So, we’ve lost our great poet. Seamus Heaney, today called ‘our greatest Irish poet since Yeats’, has passed away. Not everyone is into poetry and the man himself even said, “I can’t think of a case where poems changed the world, but what they do is they change people’s understanding of what’s going on in the world.” We agree and have oft-turned to his words for balm in rough times, or times when we just need to be inspired. Or taught, or led, or touched…
The much-beloved wordsmith has left us with a wonderful body of work that has lingered in the hearts of many via his sublime selection of words, chosen and formed into some of the most striking sentences we’ve ever read. How he had the skill to harness such magic, such humanity, such elevation of the ordinary to something ethereal and blessed is beyond us. Some people have all the luck, right? But it’s us who were lucky – we had him.
And now he’s gone. The light around Ireland is a little dimmer tonight.
Seamus we wish you well.

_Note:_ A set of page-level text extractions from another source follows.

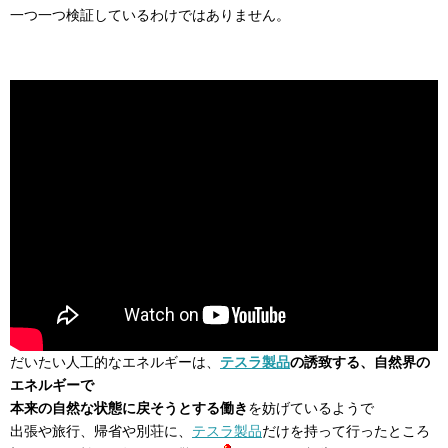
一つ一つ検証しているわけではありません。
だいたい人工的なエネルギーは、
テスラ製品
の誘致する、自然界の
エネルギーで
本来の自然な状態に戻そうとする働き
を妨げているようで
出張や旅行、帰省や別荘に、
テスラ製品
だけを持って行ったところ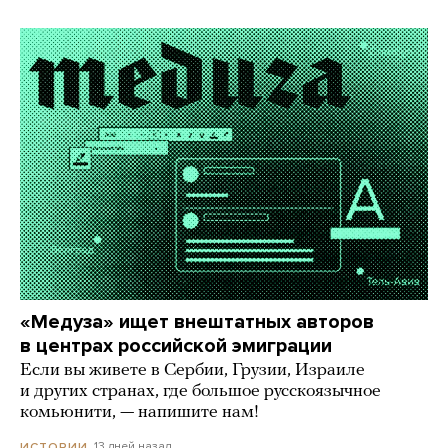
«Медуза» ищет внештатных авторов
в центрах российской эмиграции
Если вы живете в Сербии, Грузии, Израиле
и других странах, где большое русскоязычное
комьюнити, — напишите нам!
13 дней назад
ИСТОРИИ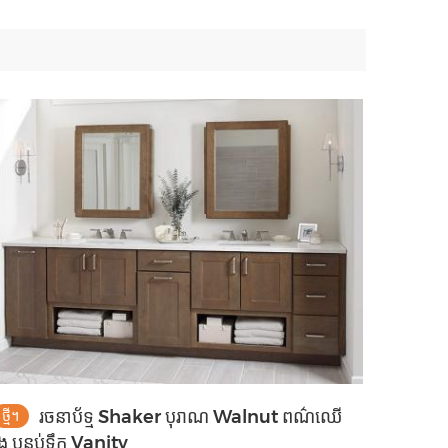
រចនាប័ទ្ម Shaker បុរាណ Walnut ពណ៌ឈើ
ថ្មី។
ឹង បន្ទប់ទឹក Vanity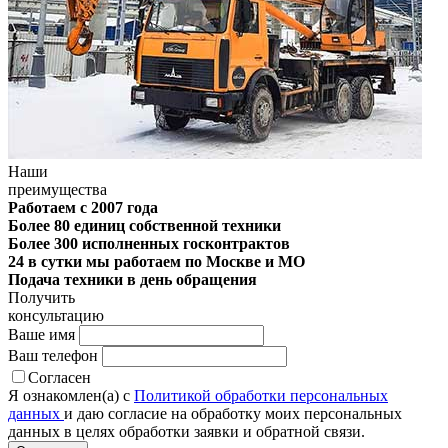
Наши
преимущества
Работаем с 2007 года
Более 80 единиц собственной техники
Более 300 исполненных госконтрактов
24 в сутки мы работаем по Москве и МО
Подача техники в день обращения
Получить
консультацию
Ваше имя
Ваш телефон
Согласен
Я ознакомлен(а) с
Политикой обработки персональных
данных
и даю согласие на обработку моих персональных
данных в целях обработки заявки и обратной связи.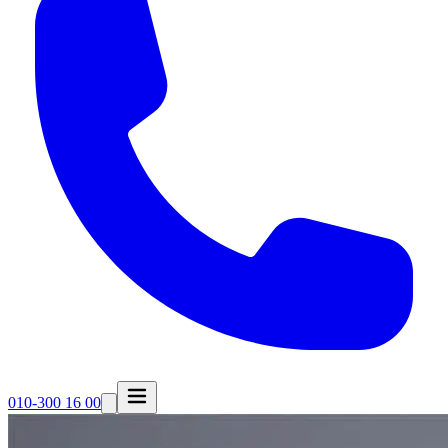
010-300 16 00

And we thank you.
(We couldn’t pick our favourite poem as there are too many, but here’s an excerpt from one we love, written about the death of his mother…)
When all the others were away at Mass
I was all hers as we peeled potatoes.
They broke the silence, let fall one by one
Like solder weeping off the soldering iron:
Cold comforts set between us, things to share
Gleaming in a bucket of clean water.
And again let fall. Little pleasant splashes
From each other’s work would bring us to our senses.
So while the parish priest at her bedside
Went hammer and tongs at prayers for the dying
And some were responding and some crying
I remembered her head bent towards my head,
Her breath in mine, our fluent dipping knives —
Never closer the whole rest of our lives.